Spatially periodic structures exhibit intriguing dynamic characteristics, contributing to their growing applications as phononic crystals, acoustic metamaterials and lightweight lattice materials. A striking feature, employed in many engineering applications, is their filtering effect, whereby waves can propagate only in specific frequency intervals known as pass bands. Other frequency components (stop bands) are spatially attenuated as they propagate through the structure.

This thesis studies nonlinear wave transmission in periodic structures of finite extent in the presence of dissipative forces and externally induced nonlinear forces. Perfectly periodic structures with identical units are considered, as well as nearly periodic structures with small deviations from periodicity extended throughout the structure.

At high amplitudes of motion, nonlinear forces gain significance, generating qualitatively new dynamic phenomena such as supratransmission. Supratransmission is an instability-driven transmission mechanism that occurs when a periodic structure is driven harmonically at one end with a frequency within its stop band. The ensuing enhanced transmission contrasts the vibration isolation characteristic of the same structure operating in the linear regime.

In the context of engineering applications, three factors play a significant role:​ dissipative forces, symmetry-breaking imperfections induced by manufacturing constraints (disorder) and the finite size of the structure.

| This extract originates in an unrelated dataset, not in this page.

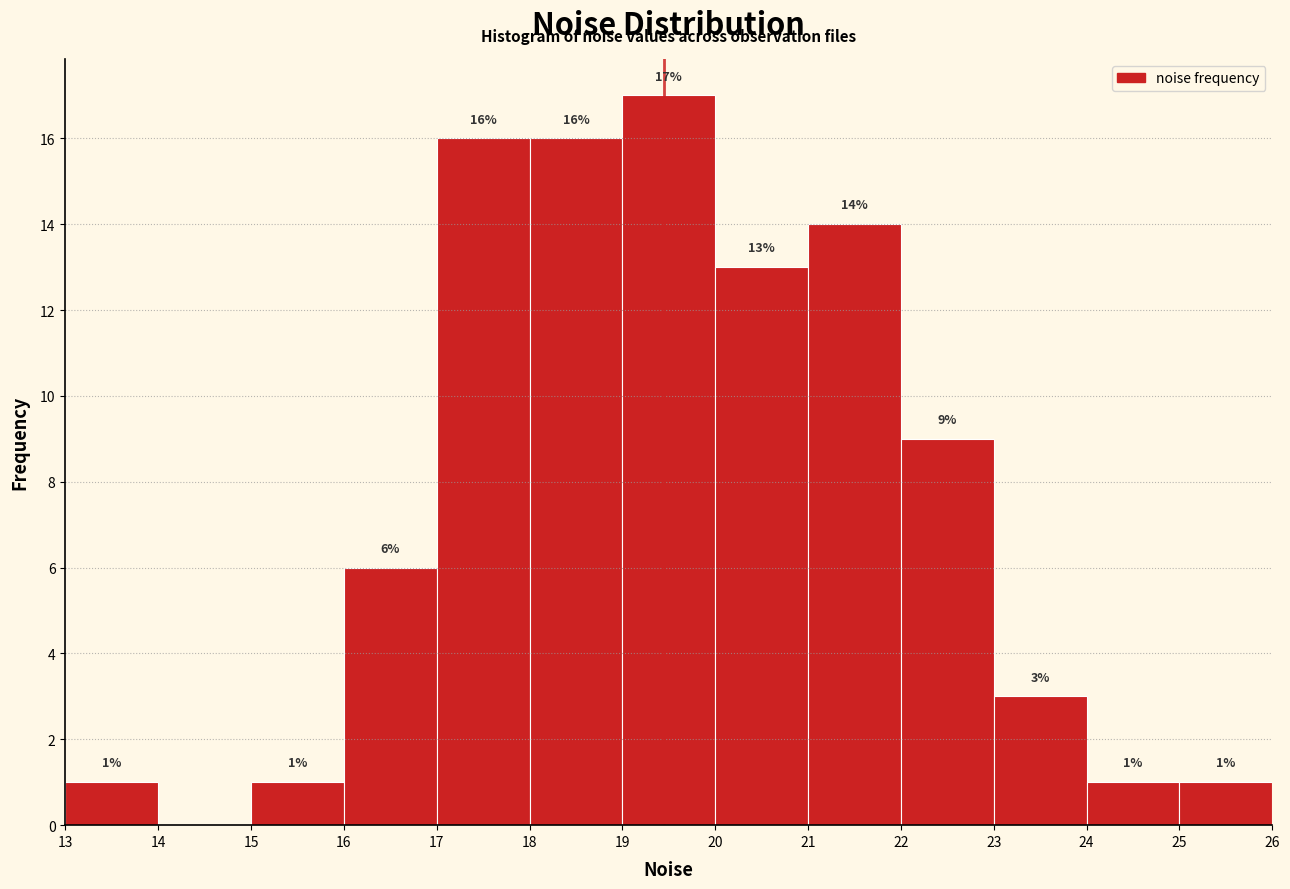

Which range on the x-axis has the tallest bar?

19 to 20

This thesis systematically investigates the influence of these parameters on supratransmission in a onedimensional periodic structure, studying the competition between the effects of dispersion, dissipation, nonlinearity and disorder-borne wave localization (Anderson localization).

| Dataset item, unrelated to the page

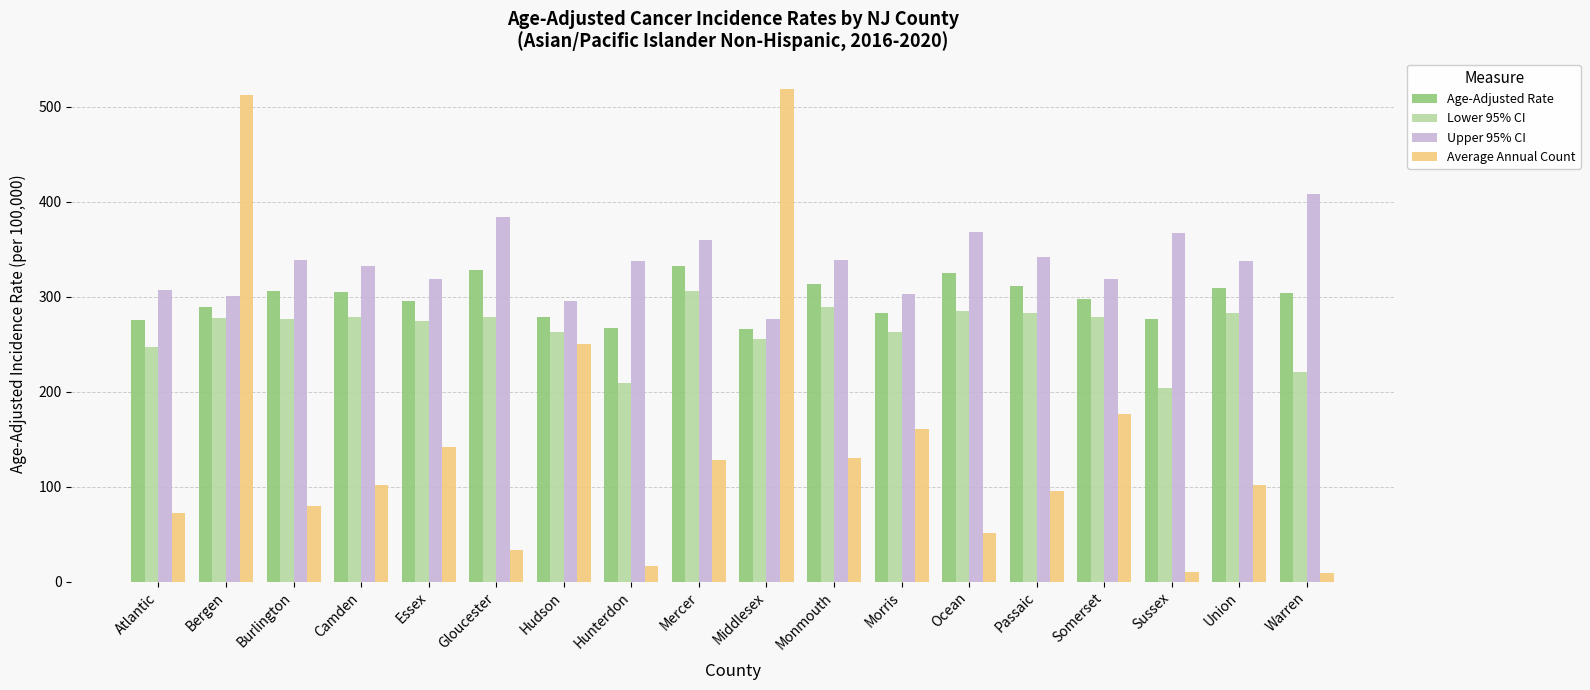

Count the number of categories in the chart.

18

We identify the mechanism underlying supratransmission using direct numerical simulations and numerical continuation. Based on this insight, we obtain analytical expressions for the onset of supratransmission for weakly coupled structures using asymptotic analysis. Particularly, we highlight the non-trivial effects of damping on supratransmission in finite structures. We demonstrate that, regardless of the type of nonlinearity, dissipative forces can delay the onset of supratransmission, and high levels of damping can eliminate it.

Given that the spectral contents of transmitted energies fall within the pass band, we expect a competition between supratransmission and Anderson localization. Using direct numerical simulations and continuation techniques, we demonstrate that disorder reduces the transmitted wave energy in the ensemble-average sense. However, the average force threshold required to trigger supratransmission remains unchanged.